I finanziamenti non sono mancati.
Sono mancate la capacità di trasformarli in opere e il coraggio di decidere.
Le responsabilità vanno cercate soprattutto nella classe politica locale e nel debole controllo esercitato dai cittadini-elettori.
C’è una cifra che attraversa la storia di Niscemi come un convitato di pietra, discreto ma ineludibile: 13,2 milioni di euro. Arrivano nel maggio del 2008 con un’ordinanza della Presidenza del Consiglio dei ministri, allora guidata da Silvio Berlusconi, quando ormai era chiaro che la frana del 1997 non era stata un incidente, ma un avvertimento formale, protocollato e studiato. Quelle risorse non erano pensate per lenire l’emergenza, bensì per superarla: opere strutturali, consolidamento dei versanti, regimentazione delle acque, messa in sicurezza definitiva. Nulla di tutto ciò viene realizzato. L’emergenza viene prorogata, gli studi si moltiplicano, i faldoni crescono.
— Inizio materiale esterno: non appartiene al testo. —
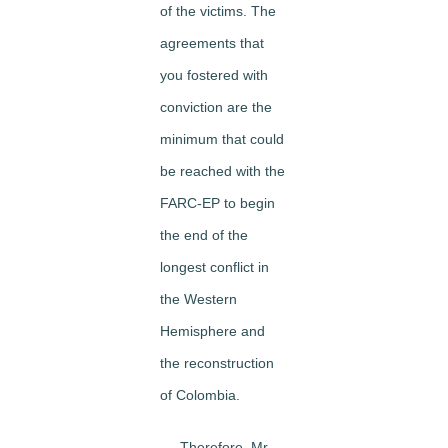
of the victims. The
agreements that
you fostered with
conviction are the
minimum that could
be reached with the
FARC-EP to begin
the end of the
longest conflict in
the Western
Hemisphere and
the reconstruction
of Colombia.
Therefore, Mr.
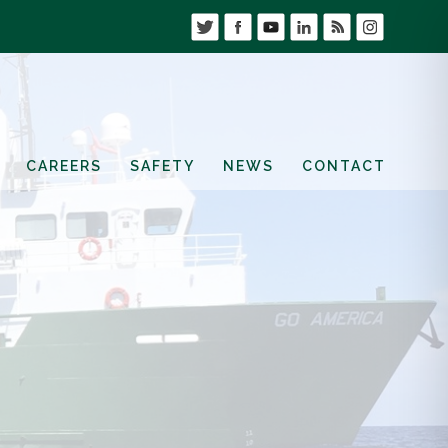
CAREERS
SAFETY
NEWS
CONTACT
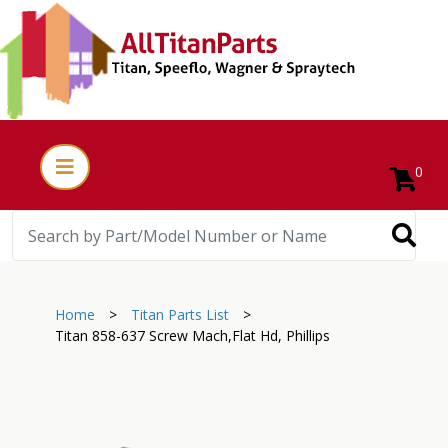
0
Home
>
Titan Parts List
>
Titan 858-637 Screw Mach,Flat Hd, Phillips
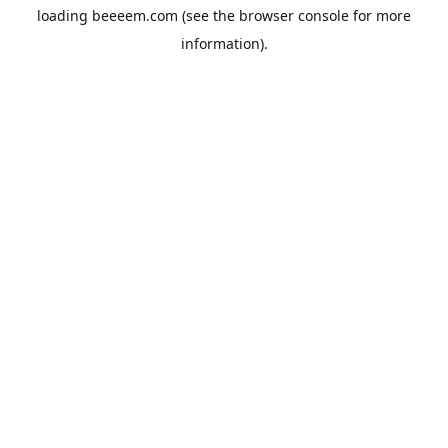
loading
beeeem.com
(see the
browser console
for more
information).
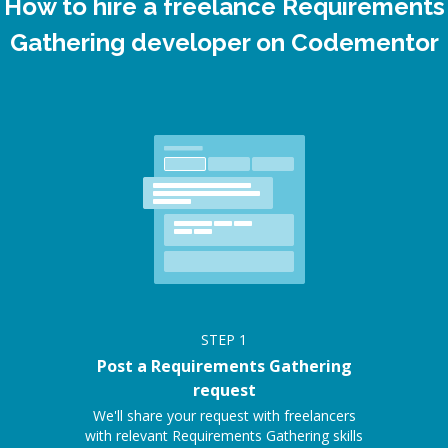
How to hire a freelance Requirements
Gathering developer on Codementor
STEP
1
Post a Requirements Gathering
request
We'll share your request with freelancers
with relevant Requirements Gathering skills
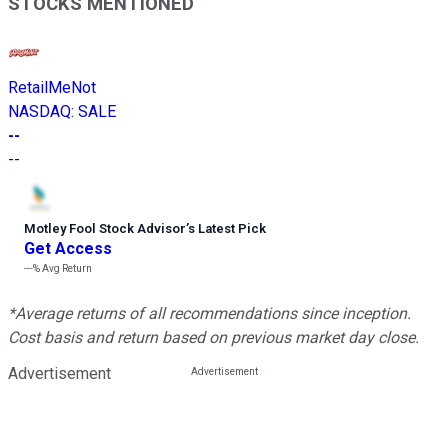
STOCKS MENTIONED
RetailMeNot
NASDAQ
:
SALE
--
--
Motley Fool Stock Advisor
’
s Latest Pick
Get Access
---%
Avg Return
*Average returns of all recommendations since inception.
Cost basis and return based on previous market day close.
Advertisement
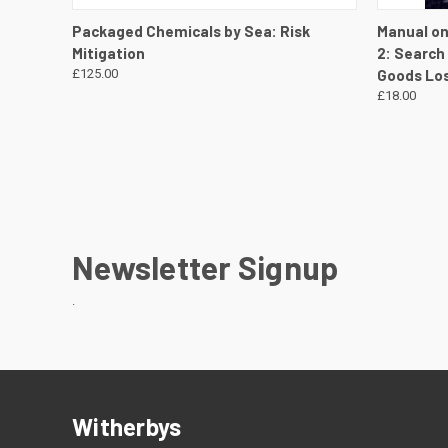
QUICK VIEW
VIEW DETAILS
QUICK
Packaged Chemicals by Sea: Risk
Manual on
Mitigation
2: Search
£125.00
Goods Los
£18.00
Newsletter Signup
.
Witherbys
I soldi restano immobili, come se il territorio potesse attendere.
Nel 2014 un nuovo evento franoso produce un progetto di regimentazione delle acque: appaltato, poi inghiottito da un contenzioso che lo blocca prima di cominciare. Parte delle risorse viene impiegata per completare demolizioni del 1997. Tra il 2014 e il 2020, tramite il portale “Rendis”, lo Stato finanzia tutte le opere richieste dai Comuni siciliani. Da Niscemi non arriva alcuna istanza. Anche il non decidere è una decisione. Nel 2019 arrivano 1,2 milioni per interventi parziali, nel 2022 circa 13 milioni per nuova progettazione, nel dicembre 2025 altri 4 milioni per demolizioni. Ogni finanziamento è un capitolo aperto e mai concluso, ogni rinvio una porzione di collina che avanza. Così la frana di oggi non sorprende: conferma. A Niscemi non è mancato il denaro né l’attenzione episodica dello Stato. È mancata la volontà di trasformare le risorse in opere e i finanziamenti in scelte irreversibili. Le responsabilità vanno cercate soprattutto nella classe politica locale e nel debole controllo esercitato dai cittadini-elettori.